Budget deficits, and the level of debt necessary to support them, have greatly constrained the enthusiasm for more debt. Politically toxic, legislative gridlock rules in an environment where one side refuses to consider tax increases and the other considers entitlements untouchable.
The envisioned deficit for the upcoming fiscal year — 11 percent of GDP — is an eye-opener.
Budget shortfalls are handled differently in the public and private sectors. Although the government spends more than it earns, it’s important to remember this calculation is hardly the same as what we would understand in the private sector. It is not in accordance with generally accepted accounting principles. In the private sector, a $10 billion capital project is financed on the balance sheet, with depreciation expense spread over the useful life of the asset; the public sector classifies the entire amount as a current expense.
In fact, Richard Rahn of the Cato Institute has explained that, as a result of this accounting approach, “the U.S. government has many trillions of dollars of assets, which may exceed the value of the debt.” Rahn uses “may” because the government has no accurate balance sheet of what it owns and what it owes.
Douglass Elmendorf, director of the Congressional Budget Office, summarized the problem upon the release of the fiscal 2011 budget: “The country faces a fundamental disconnect between the services that people expect the government to provide . . . and the tax revenues that people are willing to send to the government to finance those services.”
Surface transportation reauthor-ization has been trapped in this netherworld.

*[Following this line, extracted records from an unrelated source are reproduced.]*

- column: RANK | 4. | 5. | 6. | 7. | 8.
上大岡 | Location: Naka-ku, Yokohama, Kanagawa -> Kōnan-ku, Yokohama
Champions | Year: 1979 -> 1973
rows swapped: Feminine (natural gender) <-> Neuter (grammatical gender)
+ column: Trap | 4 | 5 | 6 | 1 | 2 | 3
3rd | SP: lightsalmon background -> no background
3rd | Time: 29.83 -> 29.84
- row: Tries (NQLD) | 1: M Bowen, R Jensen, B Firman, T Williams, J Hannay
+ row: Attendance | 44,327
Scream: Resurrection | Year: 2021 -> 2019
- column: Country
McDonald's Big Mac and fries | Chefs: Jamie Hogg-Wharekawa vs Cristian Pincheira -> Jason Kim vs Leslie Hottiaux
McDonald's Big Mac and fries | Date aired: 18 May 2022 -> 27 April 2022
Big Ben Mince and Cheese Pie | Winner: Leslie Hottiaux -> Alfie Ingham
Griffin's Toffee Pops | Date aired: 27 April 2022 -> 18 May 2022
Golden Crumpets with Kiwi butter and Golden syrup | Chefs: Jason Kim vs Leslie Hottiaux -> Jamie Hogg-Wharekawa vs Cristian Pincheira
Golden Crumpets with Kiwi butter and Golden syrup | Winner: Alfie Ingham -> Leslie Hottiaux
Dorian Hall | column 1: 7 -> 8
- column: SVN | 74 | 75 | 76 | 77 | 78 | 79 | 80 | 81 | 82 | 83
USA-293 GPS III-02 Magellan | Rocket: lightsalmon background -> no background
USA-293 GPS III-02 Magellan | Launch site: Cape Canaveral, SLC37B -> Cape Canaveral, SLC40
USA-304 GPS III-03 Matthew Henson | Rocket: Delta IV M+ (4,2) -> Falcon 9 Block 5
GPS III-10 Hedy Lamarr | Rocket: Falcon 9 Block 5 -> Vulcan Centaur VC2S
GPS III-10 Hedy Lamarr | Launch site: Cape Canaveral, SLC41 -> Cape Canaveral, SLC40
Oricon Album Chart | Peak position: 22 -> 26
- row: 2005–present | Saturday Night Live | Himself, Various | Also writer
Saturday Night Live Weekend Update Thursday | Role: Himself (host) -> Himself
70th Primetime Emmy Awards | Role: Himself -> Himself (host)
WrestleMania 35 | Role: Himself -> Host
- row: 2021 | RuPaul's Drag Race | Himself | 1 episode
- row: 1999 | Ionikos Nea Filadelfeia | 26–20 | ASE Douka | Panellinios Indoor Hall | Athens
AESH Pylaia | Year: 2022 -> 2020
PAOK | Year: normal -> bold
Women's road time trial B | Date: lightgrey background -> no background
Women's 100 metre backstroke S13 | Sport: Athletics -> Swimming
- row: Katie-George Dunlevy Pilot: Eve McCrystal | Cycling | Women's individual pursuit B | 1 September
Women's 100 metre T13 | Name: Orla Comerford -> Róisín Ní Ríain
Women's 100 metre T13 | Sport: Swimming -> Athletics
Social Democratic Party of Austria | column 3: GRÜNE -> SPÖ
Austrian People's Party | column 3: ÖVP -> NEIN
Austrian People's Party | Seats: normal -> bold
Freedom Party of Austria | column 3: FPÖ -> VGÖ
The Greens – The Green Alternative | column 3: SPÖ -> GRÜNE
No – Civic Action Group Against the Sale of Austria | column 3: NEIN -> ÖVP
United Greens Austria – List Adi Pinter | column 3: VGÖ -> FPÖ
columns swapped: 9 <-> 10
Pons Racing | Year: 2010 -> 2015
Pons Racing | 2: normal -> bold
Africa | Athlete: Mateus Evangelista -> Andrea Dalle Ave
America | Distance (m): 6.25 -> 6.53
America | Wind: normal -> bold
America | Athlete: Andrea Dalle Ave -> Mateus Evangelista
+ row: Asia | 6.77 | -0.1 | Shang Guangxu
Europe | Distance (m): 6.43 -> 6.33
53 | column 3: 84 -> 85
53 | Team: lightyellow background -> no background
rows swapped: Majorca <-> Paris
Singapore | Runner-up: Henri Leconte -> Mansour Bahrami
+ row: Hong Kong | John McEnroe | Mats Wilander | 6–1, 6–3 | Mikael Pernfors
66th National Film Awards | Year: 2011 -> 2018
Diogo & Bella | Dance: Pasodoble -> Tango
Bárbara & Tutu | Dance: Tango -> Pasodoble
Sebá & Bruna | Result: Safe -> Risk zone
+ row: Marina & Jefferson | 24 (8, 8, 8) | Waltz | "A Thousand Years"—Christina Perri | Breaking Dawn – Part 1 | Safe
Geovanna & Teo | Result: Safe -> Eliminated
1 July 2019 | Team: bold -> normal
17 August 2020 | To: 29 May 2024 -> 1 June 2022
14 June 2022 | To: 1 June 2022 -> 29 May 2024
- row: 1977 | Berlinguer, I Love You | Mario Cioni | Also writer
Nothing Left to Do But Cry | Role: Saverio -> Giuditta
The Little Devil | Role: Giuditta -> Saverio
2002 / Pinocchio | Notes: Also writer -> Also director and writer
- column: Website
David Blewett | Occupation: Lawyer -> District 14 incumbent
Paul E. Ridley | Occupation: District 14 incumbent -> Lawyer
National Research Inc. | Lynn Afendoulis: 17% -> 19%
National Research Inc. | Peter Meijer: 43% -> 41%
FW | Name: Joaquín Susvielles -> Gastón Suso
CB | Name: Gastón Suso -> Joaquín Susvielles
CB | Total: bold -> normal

SAFETEA-LU expired on Sept. 30, 2009. Although comprehensive legislation was actually ready for review, reauthorization has gone through a series of extensions as Congress struggles with how to fund it. The Obama administration’s decision to freeze all non-discretionary spending after fiscal 2011 makes funding reauthorization even more problematic.
Oddly enough, Elmendorf’s “fundamental disconnect” is absent. The freight transportation industry is reconciled to an increase in fuel taxes (as long as the funds “stay” in transportation). The obstacle is the unwillingness of political leaders to raise taxes in the current economic situation. With such a posture, our nation’s leaders ignore the truth that inefficiency created by infrastructure is a hidden tax imposed on our entire economy.